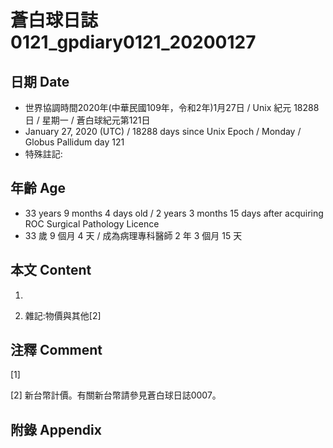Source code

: # 蒼白球日誌0121_gpdiary0121_20200127 #

## 日期 Date ##

* 世界協調時間2020年(中華民國109年，令和2年)1月27日 / Unix 紀元 18288 日 / 星期一 / 蒼白球紀元第121日
* January 27, 2020 (UTC) / 18288 days since Unix Epoch / Monday / Globus Pallidum day 121
* 特殊註記:

## 年齡 Age ##

* 33 years 9 months 4 days old / 2 years 3 months 15 days after acquiring ROC Surgical Pathology Licence
* 33 歲 9 個月 4 天 / 成為病理專科醫師 2 年 3 個月 15 天

## 本文 Content ##

1. 

    
2. 雜記:物價與其他[2]

    

## 注釋 Comment ##

[1] 


[2] 新台幣計價。有關新台幣請參見蒼白球日誌0007。



## 附錄 Appendix ##

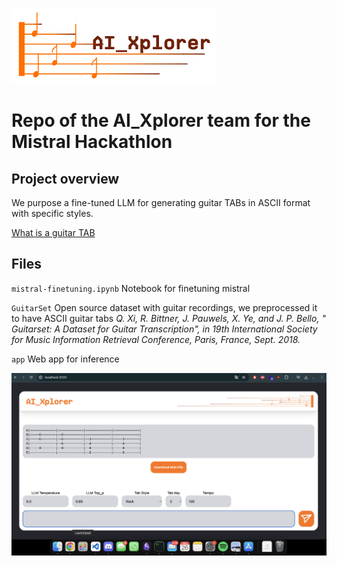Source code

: ![logo](images/logo.png)
# Repo of the AI_Xplorer team for the Mistral Hackathlon

## Project overview

We purpose a fine-tuned LLM for generating guitar TABs in ASCII format with specific styles.

[What is a guitar TAB](https://youtu.be/pQC3JsbgaTw?si=euwlcUedFJwMBTJq)


## Files 

`mistral-finetuning.ipynb` Notebook for finetuning mistral

`GuitarSet` Open source dataset with guitar recordings, we preprocessed it to have ASCII guitar tabs
    *Q. Xi, R. Bittner, J. Pauwels, X. Ye, and J. P. Bello, "​Guitarset: A Dataset for Guitar Transcription", in 19th International Society for Music Information Retrieval Conference, Paris, France, Sept. 2018.*

`app` Web app for inference

![App screenshot](images/app.png)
__________________________________________________
Every entry must be reproduced exactly, with the images left out.

EXPECTED ANSWER |
Source code

: # 蒼白球日誌0121_gpdiary0121_20200127 #

## 日期 Date ##

* 世界協調時間2020年(中華民國109年，令和2年)1月27日 / Unix 紀元 18288 日 / 星期一 / 蒼白球紀元第121日
* January 27, 2020 (UTC) / 18288 days since Unix Epoch / Monday / Globus Pallidum day 121
* 特殊註記:

## 年齡 Age ##

* 33 years 9 months 4 days old / 2 years 3 months 15 days after acquiring ROC Surgical Pathology Licence
* 33 歲 9 個月 4 天 / 成為病理專科醫師 2 年 3 個月 15 天

## 本文 Content ##

1. 

    
2. 雜記:物價與其他[2]

    

## 注釋 Comment ##

[1] 


[2] 新台幣計價。有關新台幣請參見蒼白球日誌0007。



## 附錄 Appendix ##

Source code

: ![logo](images/logo.png)
# Repo of the AI_Xplorer team for the Mistral Hackathlon

## Project overview

We purpose a fine-tuned LLM for generating guitar TABs in ASCII format with specific styles.

[What is a guitar TAB](https://youtu.be/pQC3JsbgaTw?si=euwlcUedFJwMBTJq)


## Files 

`mistral-finetuning.ipynb` Notebook for finetuning mistral

`GuitarSet` Open source dataset with guitar recordings, we preprocessed it to have ASCII guitar tabs
    *Q. Xi, R. Bittner, J. Pauwels, X. Ye, and J. P. Bello, "​Guitarset: A Dataset for Guitar Transcription", in 19th International Society for Music Information Retrieval Conference, Paris, France, Sept. 2018.*

`app` Web app for inference

![App screenshot](images/app.png)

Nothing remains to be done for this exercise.